What is Google Glass?
There has been a lot of buzz in the media about Google Glass and many people are asking what the buzz is all about. In most ways, Google Glass is like a smart device except you wear it like a pair of glasses instead of carrying it in your pocket. Bluetooth headsets that allow you to talk on the phone without pulling it out of your pocket have been around for a while; Google Glass extends that concept to include video and some basic controls. In addition to audio, there is a small display for viewing content that is projected in front the eye, and a camera for taking pictures and recording video.
The display is a reflection from a small crystal like screen that makes the image appear to float in front of your eye. The glass lenses in Google Glass aren’t actually used at all, and some promo shots are even shown without them. That being said, there are clear and tinted designs that to have lenses, and sunglass and prescription lens manufactures are expected to produce integrated models if Google Glass is successful. To activate Google Glass, you just tilt the head back or touch the control surface. The side of bar of Google Glass is a touch sensitive surface that is used to control the device. Swiping backward or forward moves the display through a series of screens such as email or pictures, while tapping it makes selections. Alternatively, voice recognition can be used to control some Google Glass features once it is active.
Once you get past the unique interface, Google Glass functions much like a typical smart phone. There are options for retrieving and reading email, viewing photos and street navigation to name a few. It functions best when paired with a phone so it can utilize the phones data connection, GPS, or make phone calls. Glass uses the Android operating system and works well with any Android phone. However, Google Glass does have built in Wi-Fi and 16GB of internal storage so it can connect to a data network and be used as a standalone device.
Google Glass is not currently available to consumers. An explorer edition, which is essentially a prototype, was made available to developers and early adopters that were willing to shell out $1,500 this summer. The explorer edition required pre-registration by applicants and is now closed.

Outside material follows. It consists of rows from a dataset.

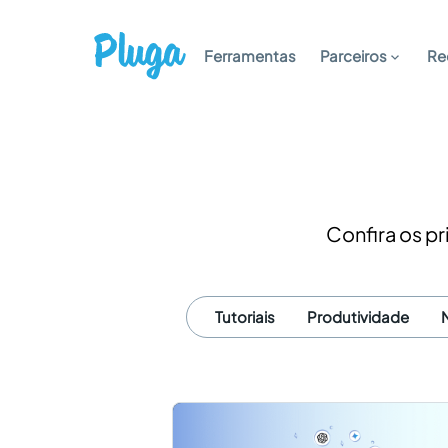
Ferramentas
Parceiros
Re
Confira os pr
Tutoriais
Produtividade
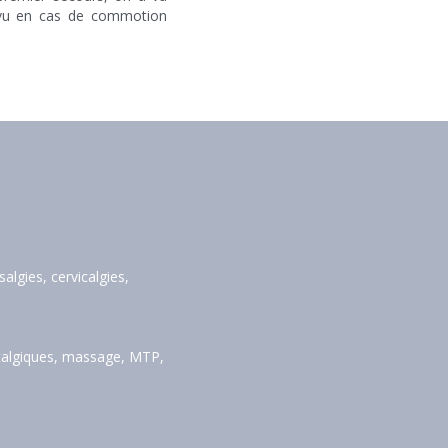
évu en cas de commotion 
lgies, cervicalgies, 
ntalgiques, massage, MTP, 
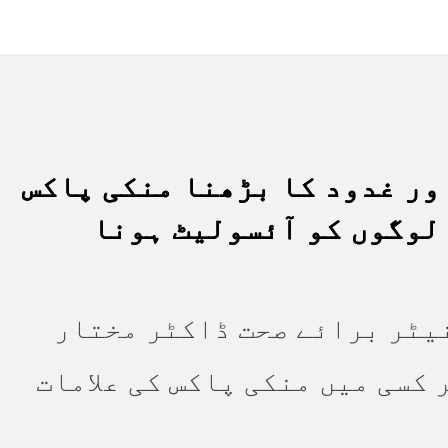
ور غدود کا بڑھنا منکی پاکس
 لوگوں کو آئسولیٹ ہونا
یٹر برائے صحت ڈاکٹر مختار
 کسی میں منکی پاکس کی علامات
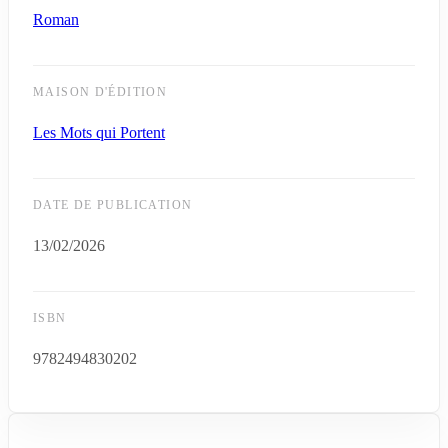
Roman
MAISON D'ÉDITION
Les Mots qui Portent
DATE DE PUBLICATION
13/02/2026
ISBN
9782494830202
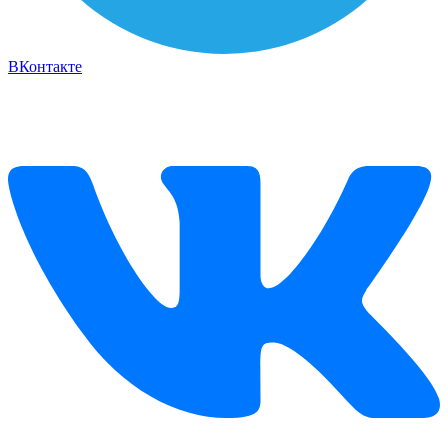
ВКонтакте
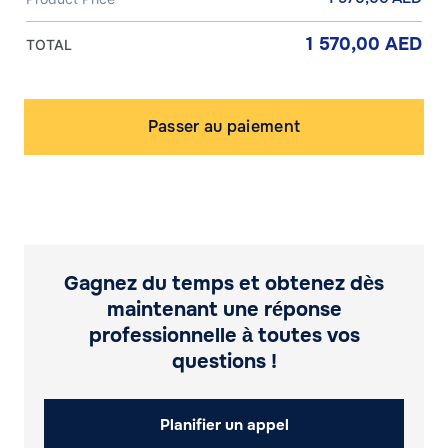
1 570,00
AED
TOTAL
quantité
de
Passer au paiement
Procuration
générale
ou
pour
un
bien
immobilier
Gagnez du temps et obtenez dès
maintenant une réponse
professionnelle à toutes vos
questions !
Planifier un appel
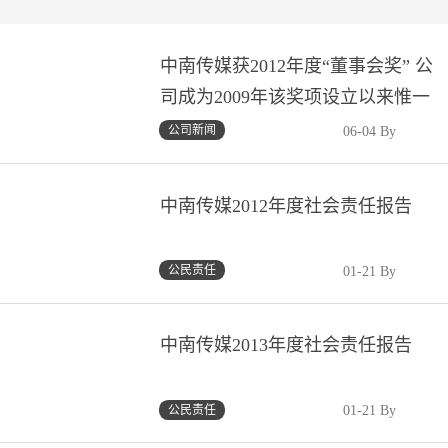
中南传媒获2012年度“董事会奖” 公
司成为2009年该奖项设立以来惟一
获奖湘企、惟一获奖文化传媒企业
公司新闻
06-04 By
中南传媒2012年度社会责任报告
公民责任
01-21 By
中南传媒2013年度社会责任报告
公民责任
01-21 By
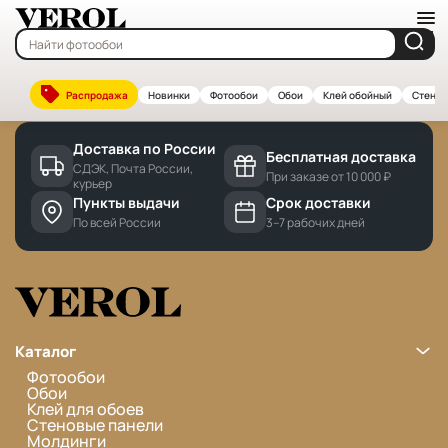
Главная
—
Бренды
Cannot find 'brands' template with page 'detail'
Распродажа
Новинки
Фотообои
Обои
Клей обойный
Стенов
Доставка по России
Бесплатная доставка
СДЭК, Почта России,
При заказе от 10 000 ₽
курьер
Пункты выдачи
Срок доставки
По всей России
3–7 рабочих дней
Каталог
Фотообои
Обои
Клей для обоев
Стеновые панели
Молдинги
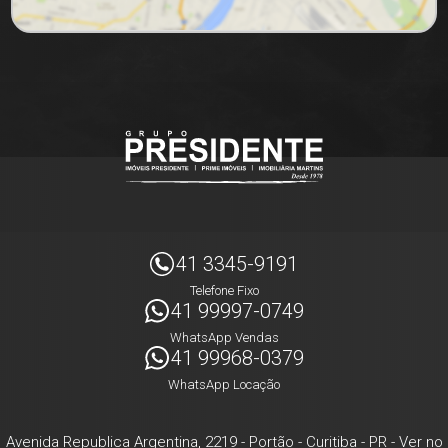
41 3345-9191
Telefone Fixo
41 99997-0749
WhatsApp Vendas
41 99968-0379
WhatsApp Locação
Avenida Republica Argentina, 2219
- Portão -
Curitiba
-
PR
-
Ver no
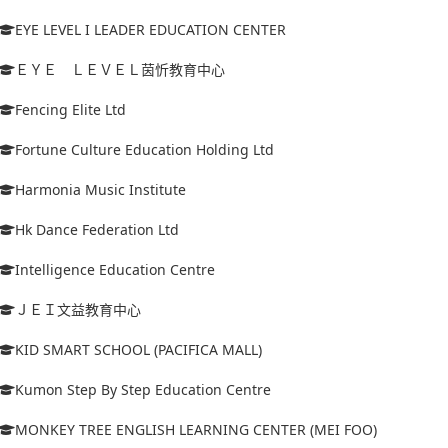
EYE LEVEL I LEADER EDUCATION CENTER
ＥＹＥ ＬＥＶＥＬ茵忻教育中心
Fencing Elite Ltd
Fortune Culture Education Holding Ltd
Harmonia Music Institute
Hk Dance Federation Ltd
Intelligence Education Centre
ＪＥＩ文益教育中心
KID SMART SCHOOL (PACIFICA MALL)
Kumon Step By Step Education Centre
MONKEY TREE ENGLISH LEARNING CENTER (MEI FOO)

Price and availability for a general consumer version has not yet been released but rumors have projected they may be available in late 2013 or early 2014. While Google Glass is getting all the press, and rightly so since they pioneered the idea, it is worth noting that many competitors currently have similar products in development.
Google Glass is not without controversy as some people have expressed concerns on privacy and safety issues. The concerns with safety have to do with distracted driving, or using Google Glass while operating equipment. The privacy concerns are due to the built in camera that gives wearers the ability to take pictures and record video. Both of these concerns are already present with exiting smart devices and laws are already spreading to address the issues.
What do you think about Google’s newest innovation? Will you be lining up to get your Google Glass as soon as it’s released?